Testing with drops of pure Rodinal 
Legend:

Kodak TMax-400 stripes «fixed» with salt.

On the left side I used only salt, in the middle salt+potassium bromide and on the right salt+potassium metabisulfite.

I didn't use temperature in this experiment.

Results:

The bowl with just salt already started crystallizing. The others not. The stripe on right acquired a brownish stain and is not better fixed than with just salt, but metabisulfite also prevented crystallization. Maybe other salts will also do it.
It is clear that the stripe in the middle, with Potassium Bromide, is better fixed than the others, after 48 hours.
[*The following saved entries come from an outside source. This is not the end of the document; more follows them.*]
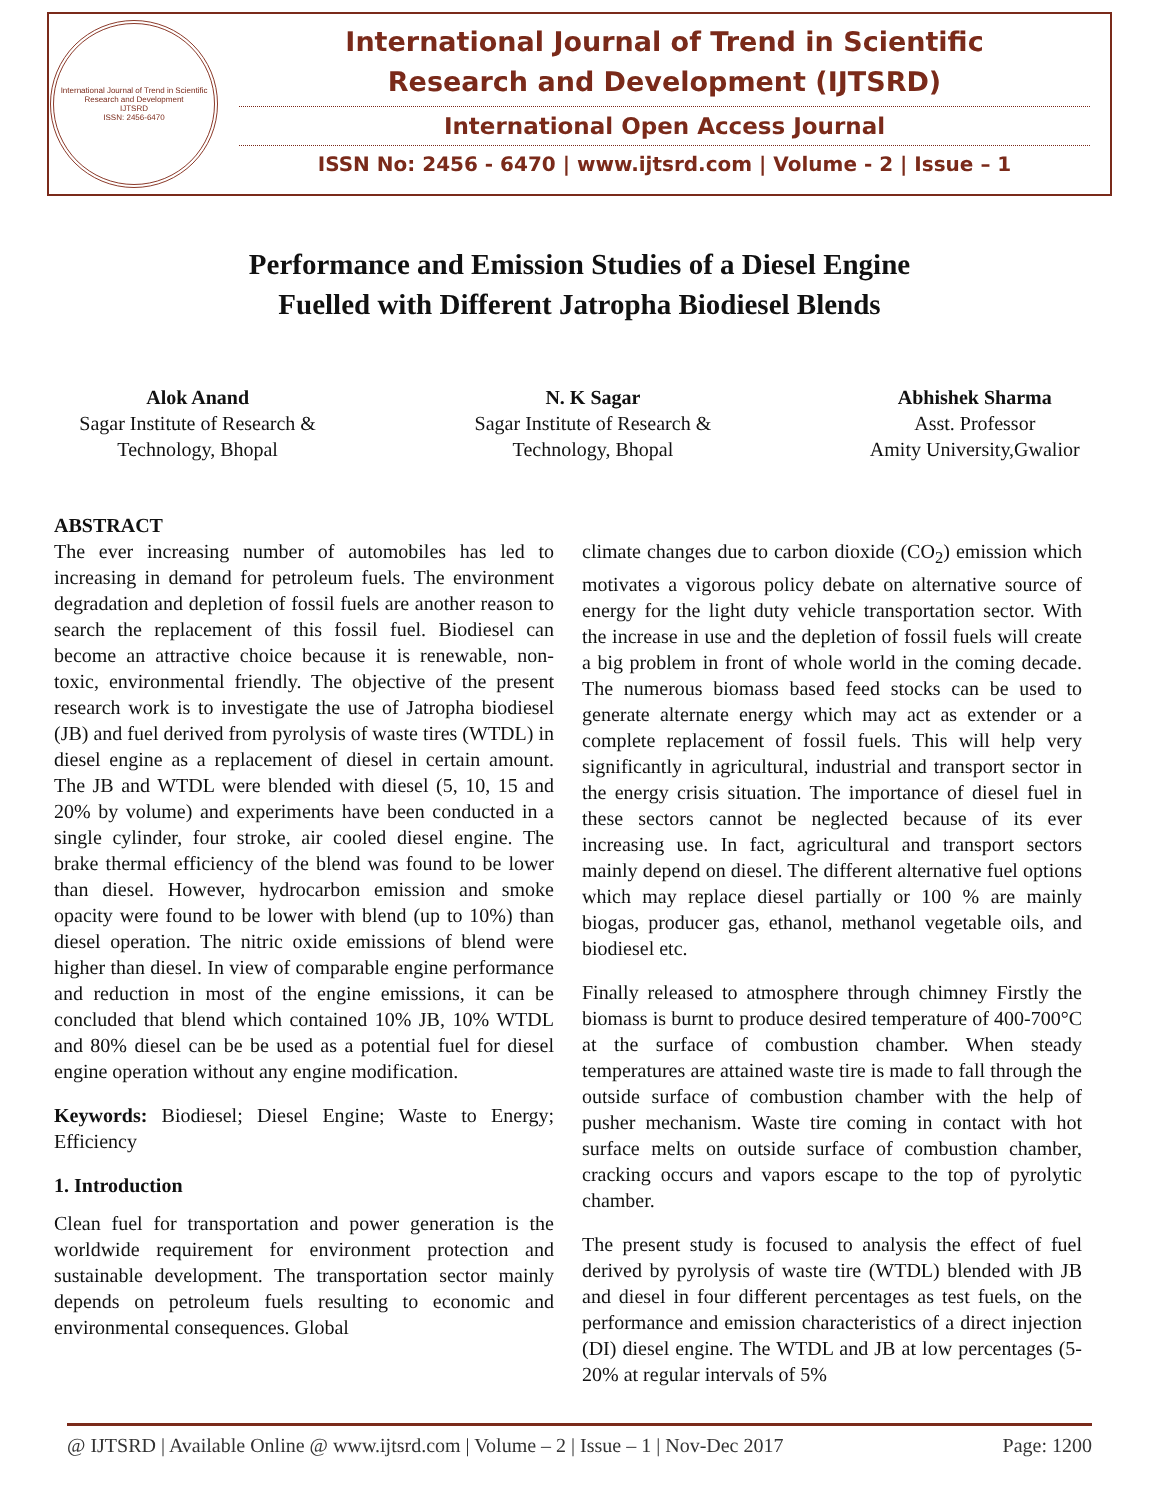International Journal of Trend in Scientific Research and Development
IJTSRD
ISSN: 2456-6470
International Journal of Trend in Scientific
Research and Development (IJTSRD)
International Open Access Journal
ISSN No: 2456 - 6470 | www.ijtsrd.com | Volume - 2 | Issue – 1
Performance and Emission Studies of a Diesel Engine
Fuelled with Different Jatropha Biodiesel Blends
Alok Anand
Sagar Institute of Research &
Technology, Bhopal
N. K Sagar
Sagar Institute of Research &
Technology, Bhopal
Abhishek Sharma
Asst. Professor
Amity University,Gwalior
ABSTRACT
The ever increasing number of automobiles has led to increasing in demand for petroleum fuels. The environment degradation and depletion of fossil fuels are another reason to search the replacement of this fossil fuel. Biodiesel can become an attractive choice because it is renewable, non-toxic, environmental friendly. The objective of the present research work is to investigate the use of Jatropha biodiesel (JB) and fuel derived from pyrolysis of waste tires (WTDL) in diesel engine as a replacement of diesel in certain amount. The JB and WTDL were blended with diesel (5, 10, 15 and 20% by volume) and experiments have been conducted in a single cylinder, four stroke, air cooled diesel engine. The brake thermal efficiency of the blend was found to be lower than diesel. However, hydrocarbon emission and smoke opacity were found to be lower with blend (up to 10%) than diesel operation. The nitric oxide emissions of blend were higher than diesel. In view of comparable engine performance and reduction in most of the engine emissions, it can be concluded that blend which contained 10% JB, 10% WTDL and 80% diesel can be be used as a potential fuel for diesel engine operation without any engine modification.
Keywords: Biodiesel; Diesel Engine; Waste to Energy; Efficiency
1. Introduction
Clean fuel for transportation and power generation is the worldwide requirement for environment protection and sustainable development. The transportation sector mainly depends on petroleum fuels resulting to economic and environmental consequences. Global
climate changes due to carbon dioxide (CO<sub>2</sub>) emission which motivates a vigorous policy debate on alternative source of energy for the light duty vehicle transportation sector. With the increase in use and the depletion of fossil fuels will create a big problem in front of whole world in the coming decade. The numerous biomass based feed stocks can be used to generate alternate energy which may act as extender or a complete replacement of fossil fuels. This will help very significantly in agricultural, industrial and transport sector in the energy crisis situation. The importance of diesel fuel in these sectors cannot be neglected because of its ever increasing use. In fact, agricultural and transport sectors mainly depend on diesel. The different alternative fuel options which may replace diesel partially or 100 % are mainly biogas, producer gas, ethanol, methanol vegetable oils, and biodiesel etc.
Finally released to atmosphere through chimney Firstly the biomass is burnt to produce desired temperature of 400-700°C at the surface of combustion chamber. When steady temperatures are attained waste tire is made to fall through the outside surface of combustion chamber with the help of pusher mechanism. Waste tire coming in contact with hot surface melts on outside surface of combustion chamber, cracking occurs and vapors escape to the top of pyrolytic chamber.
The present study is focused to analysis the effect of fuel derived by pyrolysis of waste tire (WTDL) blended with JB and diesel in four different percentages as test fuels, on the performance and emission characteristics of a direct injection (DI) diesel engine. The WTDL and JB at low percentages (5-20% at regular intervals of 5%
@ IJTSRD | Available Online @ www.ijtsrd.com | Volume – 2 | Issue – 1 | Nov-Dec 2017 Page: 1200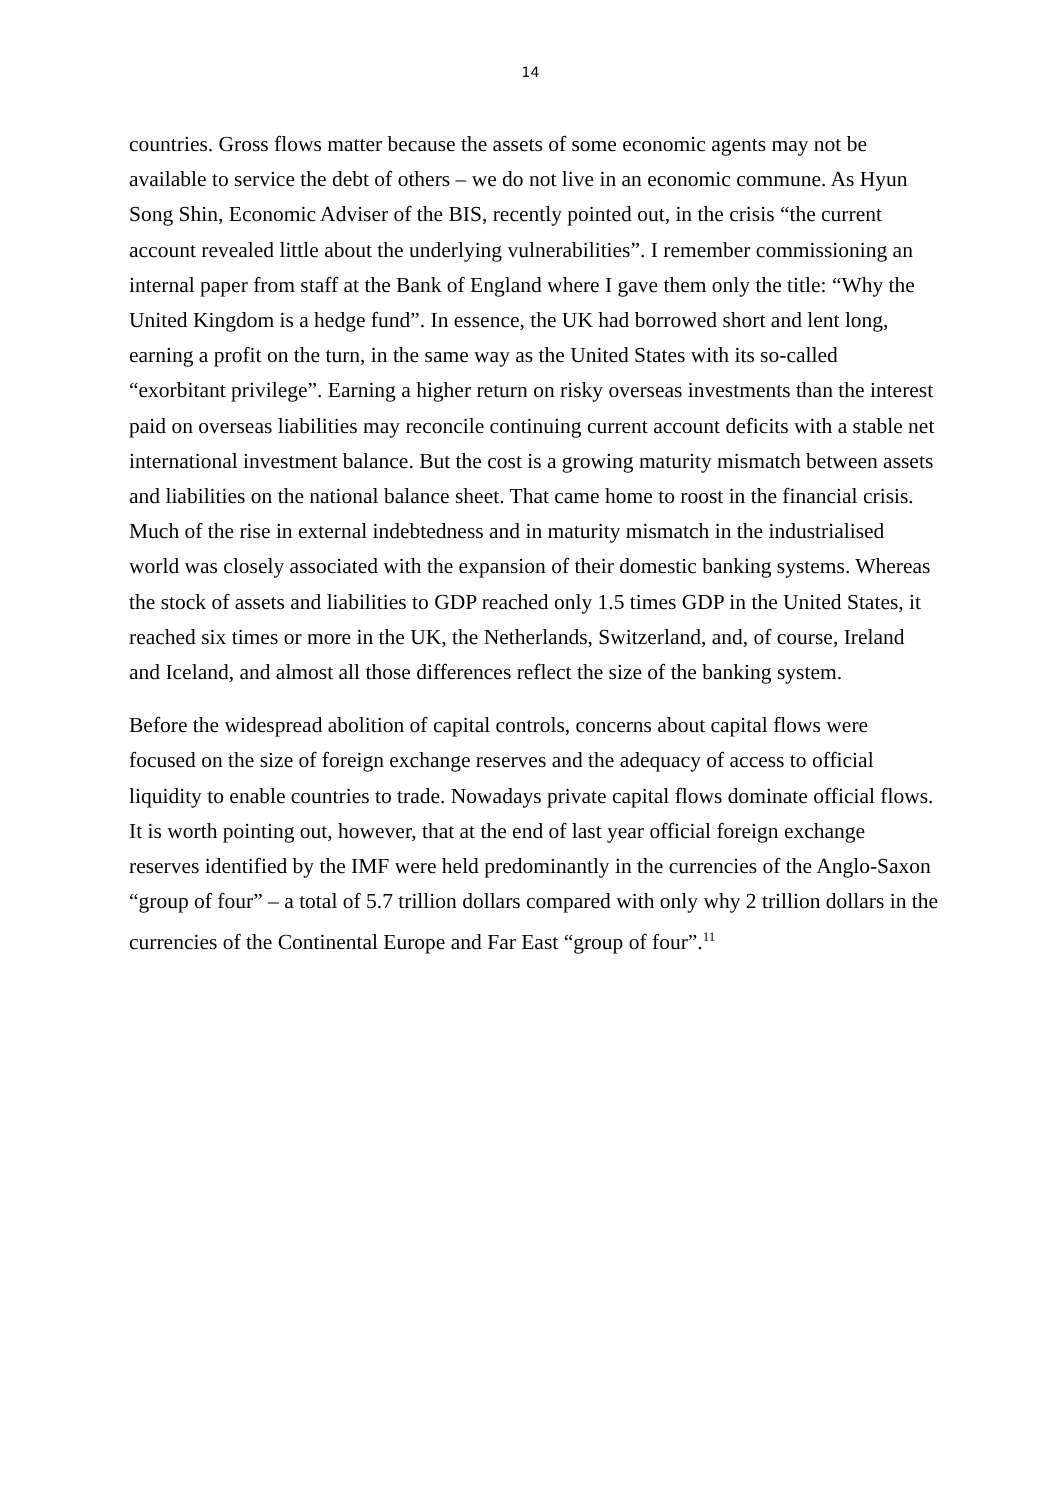14
countries. Gross flows matter because the assets of some economic agents may not be available to service the debt of others – we do not live in an economic commune. As Hyun Song Shin, Economic Adviser of the BIS, recently pointed out, in the crisis “the current account revealed little about the underlying vulnerabilities”. I remember commissioning an internal paper from staff at the Bank of England where I gave them only the title: “Why the United Kingdom is a hedge fund”. In essence, the UK had borrowed short and lent long, earning a profit on the turn, in the same way as the United States with its so-called “exorbitant privilege”. Earning a higher return on risky overseas investments than the interest paid on overseas liabilities may reconcile continuing current account deficits with a stable net international investment balance. But the cost is a growing maturity mismatch between assets and liabilities on the national balance sheet. That came home to roost in the financial crisis. Much of the rise in external indebtedness and in maturity mismatch in the industrialised world was closely associated with the expansion of their domestic banking systems. Whereas the stock of assets and liabilities to GDP reached only 1.5 times GDP in the United States, it reached six times or more in the UK, the Netherlands, Switzerland, and, of course, Ireland and Iceland, and almost all those differences reflect the size of the banking system.
Before the widespread abolition of capital controls, concerns about capital flows were focused on the size of foreign exchange reserves and the adequacy of access to official liquidity to enable countries to trade. Nowadays private capital flows dominate official flows. It is worth pointing out, however, that at the end of last year official foreign exchange reserves identified by the IMF were held predominantly in the currencies of the Anglo-Saxon “group of four” – a total of 5.7 trillion dollars compared with only why 2 trillion dollars in the currencies of the Continental Europe and Far East “group of four”.<sup>11</sup>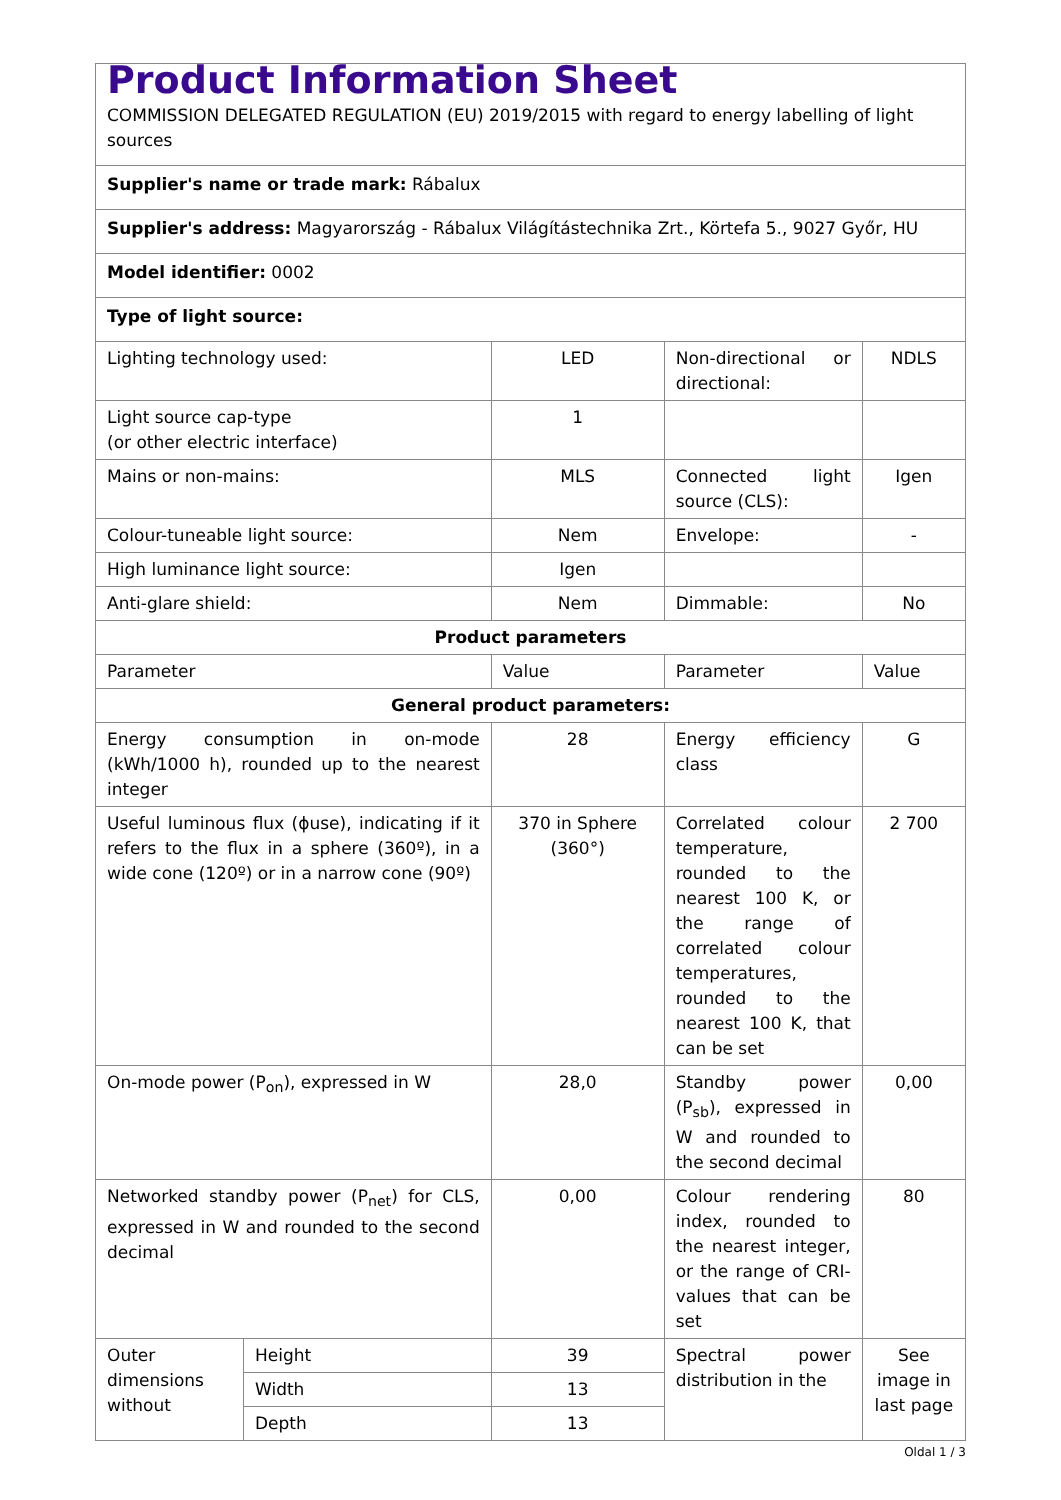| Product Information Sheet COMMISSION DELEGATED REGULATION (EU) 2019/2015 with regard to energy labelling of light sources | | | | |
| Supplier's name or trade mark: Rábalux | | | | |
| Supplier's address: Magyarország - Rábalux Világítástechnika Zrt., Körtefa 5., 9027 Győr, HU | | | | |
| Model identifier: 0002 | | | | |
| Type of light source: | | | | |
| Lighting technology used: | | LED | Non-directional or directional: | NDLS |
| Light source cap-type (or other electric interface) | | 1 | | |
| Mains or non-mains: | | MLS | Connected light source (CLS): | Igen |
| Colour-tuneable light source: | | Nem | Envelope: | - |
| High luminance light source: | | Igen | | |
| Anti-glare shield: | | Nem | Dimmable: | No |
| Product parameters | | | | |
| Parameter | | Value | Parameter | Value |
| General product parameters: | | | | |
| Energy consumption in on-mode (kWh/1000 h), rounded up to the nearest integer | | 28 | Energy efficiency class | G |
| Useful luminous flux (ϕuse), indicating if it refers to the flux in a sphere (360º), in a wide cone (120º) or in a narrow cone (90º) | | 370 in Sphere (360°) | Correlated colour temperature, rounded to the nearest 100 K, or the range of correlated colour temperatures, rounded to the nearest 100 K, that can be set | 2 700 |
| On-mode power (P<sub>on</sub>), expressed in W | | 28,0 | Standby power (P<sub>sb</sub>), expressed in W and rounded to the second decimal | 0,00 |
| Networked standby power (P<sub>net</sub>) for CLS, expressed in W and rounded to the second decimal | | 0,00 | Colour rendering index, rounded to the nearest integer, or the range of CRI-values that can be set | 80 |
| Outer dimensions without | Height | 39 | Spectral power distribution in the | See image in last page |
| | Width | 13 | | |
| | Depth | 13 | | |
Oldal 1 / 3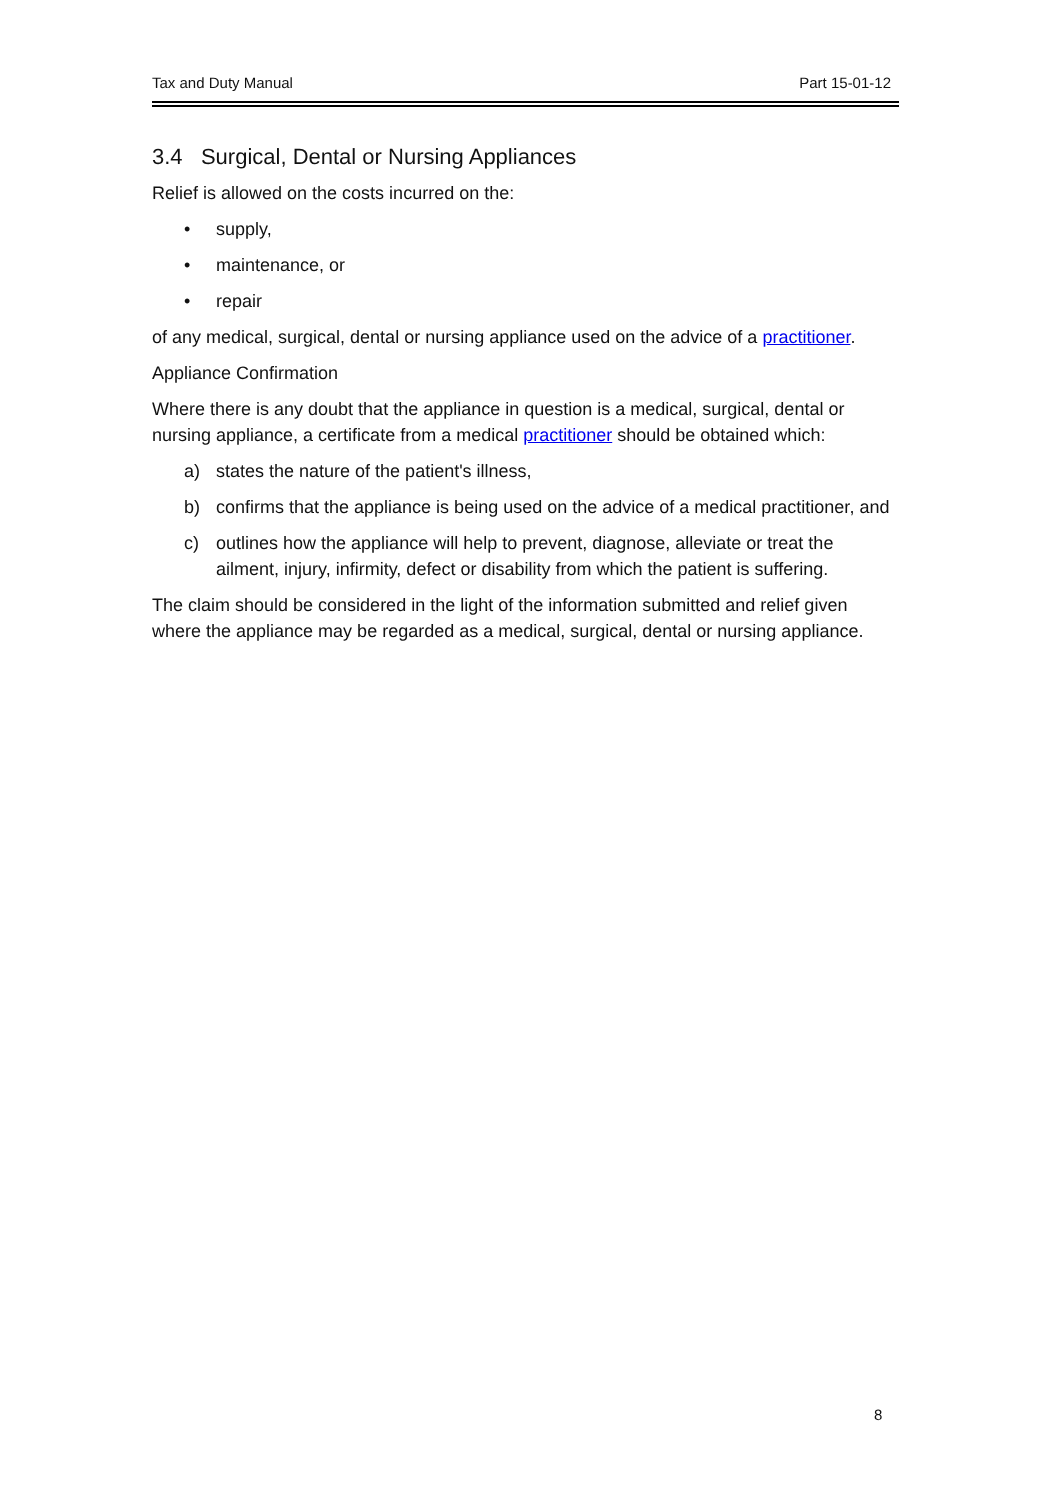Tax and Duty Manual Part 15-01-12
3.4 Surgical, Dental or Nursing Appliances
Relief is allowed on the costs incurred on the:
• supply,
• maintenance, or
• repair
of any medical, surgical, dental or nursing appliance used on the advice of a practitioner.
Appliance Confirmation
Where there is any doubt that the appliance in question is a medical, surgical, dental or nursing appliance, a certificate from a medical practitioner should be obtained which:
a) states the nature of the patient's illness,
b) confirms that the appliance is being used on the advice of a medical practitioner, and
c) outlines how the appliance will help to prevent, diagnose, alleviate or treat the ailment, injury, infirmity, defect or disability from which the patient is suffering.
The claim should be considered in the light of the information submitted and relief given where the appliance may be regarded as a medical, surgical, dental or nursing appliance.
8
But not completely fixed yet!!! If so, no stain would appear after droping Rodinal pure on it.

Note:

Kodak TMax and similar films (T grain), multicoated films, are more difficult to fix. Even using regular Rapid Fixer, you would better let it for 30 minutes instead of just 2 minutes. Once I had some drag marks with Rapid Fixer and refixing for 30 minutes solved the problem. The fixer was not that new.

I might try to improve the results. making it possible to fix completely TMax films with salt.

3 comments:

IH said...

@Chronocrator,
I believe the fixing comes from the minute solubility of silver halides, and the salt ions cl- and br- might facilitate this by attacking the Ag atom in the AgHL and swap with the halide atom, so a saturated NaCl and KBr solution might have the best effect. Also if this hypothesis is true, this solution will never exhaust its fixing power, but you'll have to filter the AgHL off from time to time. but hey I'm a biochem major so not really sure about this :p
Cheers,
Ian

Henrique Sousa said...

Thanks for commenting and for your interpretation. Very interesting the non-exhaustion that need still to be tested.
Salt is very cheap and available everywhere. It does the job for the most films and does half the job with more resilient films. It is an alternative in certain difficult situations like beeing in places where you can't buy chemicals and you are not allowed to bring them. But even beeing a bad fix it is a fix and once at home films may be refixed in regular fixer.
If it could be improved with common available stuff that would be great.

apistokamil@gmail.com said...

Hello, you wrote that the Fomapan film needs 3 hours to fully cure, can you tell me how to mix during this time and whether to keep the temperature at 30°C?